BRIEF: Retype the portion of the sheep placenta summary starting with "BNC numbers decrease" and going on through "number and migration.".

SELECTED EXCERPT:
Summary. In the ruminant placenta 15–20% of the trophectodermal epithelium consists of granulated binucleate cells (BNC). In the sheep the granules contain ovine placental lactogen (oPL). These cells migrate from the trophectoderm to form fetomaternal hybrid tissue from implantation to term.

The number of BNC, their percentage migration and the potential secretory activity of the syncytium they form were estimated by semiquantitative transmission electron-microscopical techniques after several surgical techniques and hormone or drug infusions.

BNC numbers decrease normally just before parturition, and this fall could be eliminated by fetal hypophysectomy or induced early by administration of tetracosactrin to intact or hypophysectomized fetuses. If only one twin was treated with tetracosactrin the placenta of the untreated twin did not show the fall in BNC numbers found in the other unless it died in utero some time before sampling. This indicates fetal control of BNC number and migration.

However, fetal catheterization, hypophysectomy, stalk section, adrenalectomy, infusion of mouse epidermal growth factor or bromocriptine had little or no effect on binucleate cell numbers or migration percentages. Maternal carunclectomy, ovariectomy, or epostane or bromocriptine administration also had no consistent significant effect.

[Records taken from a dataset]
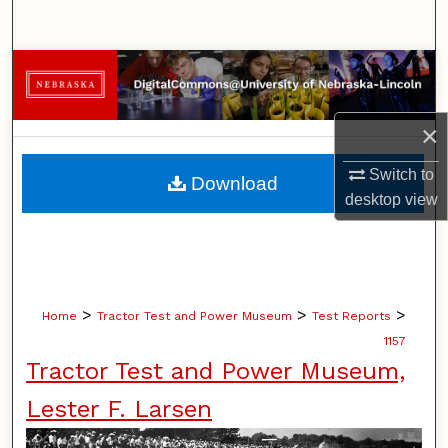
Search
Browse Collections
My Account
×
About
Switch to
Download
desktop
view
Digital Commons Network™
>
>
>
Home
Tractor Test and Power Museum
Test Reports
1157
Tractor Test and Power Museum,
Lester F. Larsen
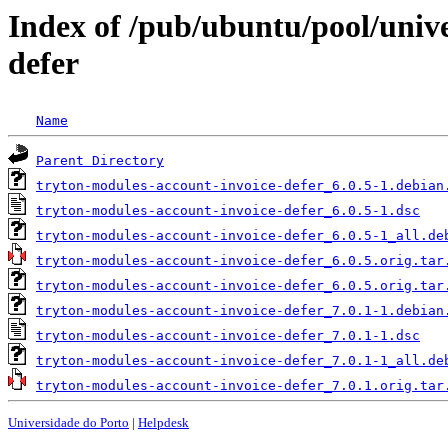
Index of /pub/ubuntu/pool/unive
defer
Name
Parent Directory
tryton-modules-account-invoice-defer_6.0.5-1.debian
tryton-modules-account-invoice-defer_6.0.5-1.dsc
tryton-modules-account-invoice-defer_6.0.5-1_all.de
tryton-modules-account-invoice-defer_6.0.5.orig.tar
tryton-modules-account-invoice-defer_6.0.5.orig.tar
tryton-modules-account-invoice-defer_7.0.1-1.debian
tryton-modules-account-invoice-defer_7.0.1-1.dsc
tryton-modules-account-invoice-defer_7.0.1-1_all.de
tryton-modules-account-invoice-defer_7.0.1.orig.tar
Universidade do Porto
|
Helpdesk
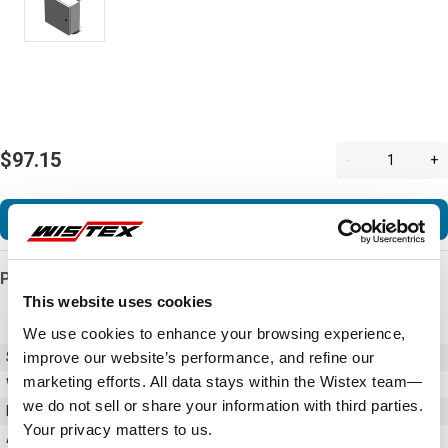
$97.15
-
+
Add to Cart
Product Details
This website uses cookies
We use cookies to enhance your browsing experience,
improve our website’s performance, and refine our
SKU
PJPOLEMNT12
marketing efforts. All data stays within the Wistex team—
Weight
3.00 LBS
we do not sell or share your information with third parties.
Material
Galvannealed Steel
Your privacy matters to us.
Accessories
Pole Mount Kits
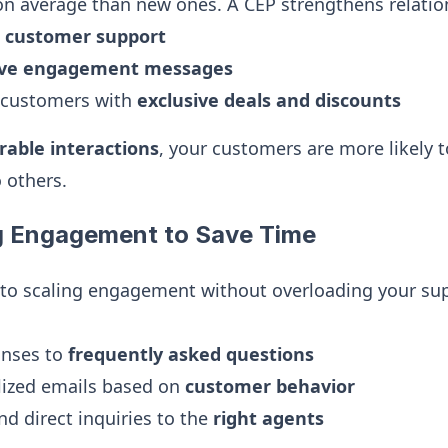
n average than new ones. A CEP strengthens relatio
t customer support
ive engagement messages
 customers with
exclusive deals and discounts
able interactions
, your customers are more likely
 others.
g Engagement to Save Time
 to scaling engagement without overloading your su
onses to
frequently asked questions
lized emails based on
customer behavior
nd direct inquiries to the
right agents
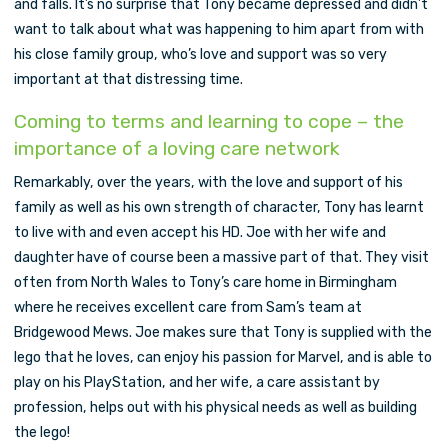
and falls. It’s no surprise that Tony became depressed and didn’t
want to talk about what was happening to him apart from with
his close family group, who’s love and support was so very
important at that distressing time.
Coming to terms and learning to cope – the
importance of a loving care network
Remarkably, over the years, with the love and support of his
family as well as his own strength of character, Tony has learnt
to live with and even accept his HD. Joe with her wife and
daughter have of course been a massive part of that. They visit
often from North Wales to Tony’s care home in Birmingham
where he receives excellent care from Sam’s team at
Bridgewood Mews. Joe makes sure that Tony is supplied with the
lego that he loves, can enjoy his passion for Marvel, and is able to
play on his PlayStation, and her wife, a care assistant by
profession, helps out with his physical needs as well as building
the lego!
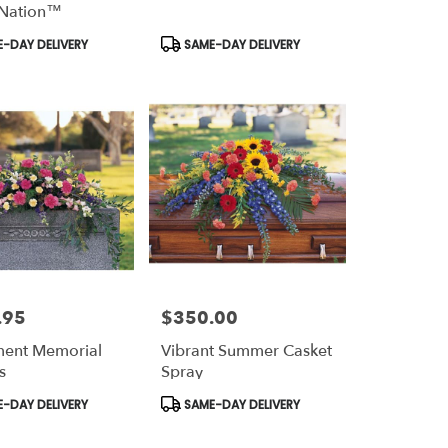
Nation™
t
Product
-DAY DELIVERY
SAME-DAY DELIVERY
Tags:
.95
$350.00
Price:
ent Memorial
Vibrant Summer Casket
s
Spray
t
Product
-DAY DELIVERY
SAME-DAY DELIVERY
Tags:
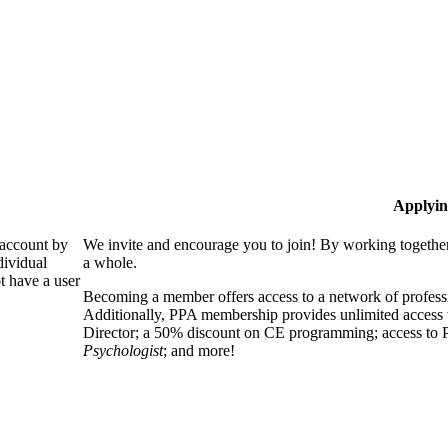
Applyin
 account by
We invite and encourage you to join! By working together
dividual
a whole.
 have a user
Becoming a member offers access to a network of professio
Additionally, PPA membership provides unlimited access 
Director; a 50% discount on CE programming; access to P
Psychologist
; and more!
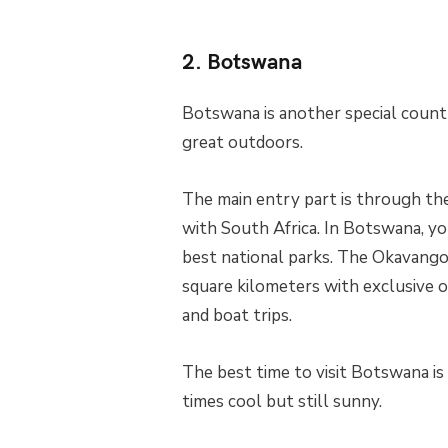
2. Botswana
Botswana is another special countr
great outdoors.
The main entry part is through the
with South Africa. In Botswana, yo
best national parks. The Okavango 
square kilometers with exclusive o
and boat trips.
The best time to visit Botswana i
times cool but still sunny.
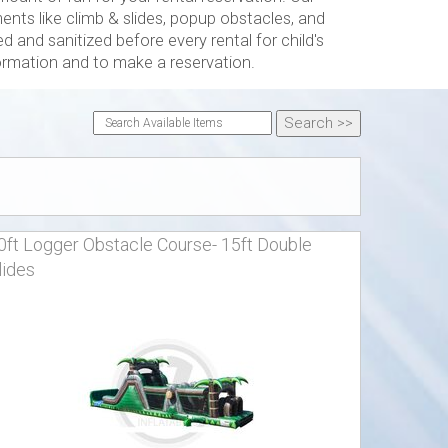
ts like climb & slides, popup obstacles, and
 and sanitized before every rental for child's
formation and to make a reservation.
0ft Logger Obstacle Course- 15ft Double
lides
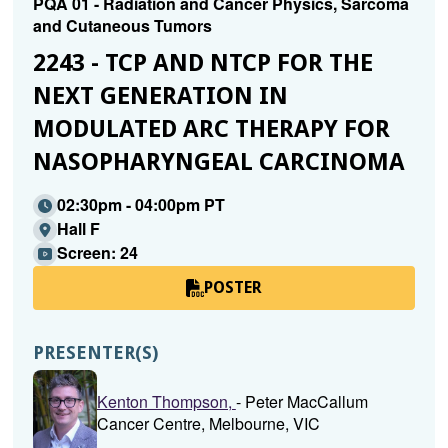
PQA 01 - Radiation and Cancer Physics, Sarcoma
and Cutaneous Tumors
2243 - TCP AND NTCP FOR THE
NEXT GENERATION IN
MODULATED ARC THERAPY FOR
NASOPHARYNGEAL CARCINOMA
02:30pm - 04:00pm PT
Hall F
Screen: 24
POSTER
PRESENTER(S)
Kenton Thompson,
- Peter MacCallum
Cancer Centre, Melbourne, VIC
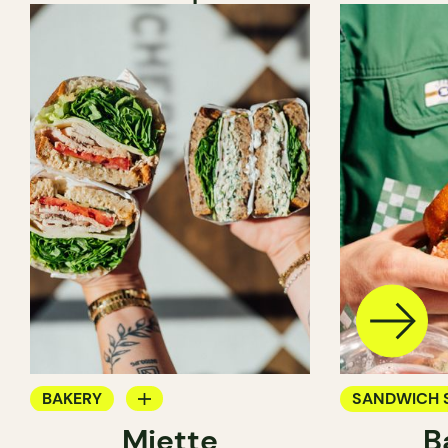
BAKERY
SANDWICH 
Miette
B
COUNTER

YOUR SOLUTION:
BNC numbers decrease normally just before parturition, and this fall could be eliminated by fetal hypophysectomy or induced early by administration of tetracosactrin to intact or hypophysectomized fetuses. If only one twin was treated with tetracosactrin the placenta of the untreated twin did not show the fall in BNC numbers found in the other unless it died in utero some time before sampling. This indicates fetal control of BNC number and migration.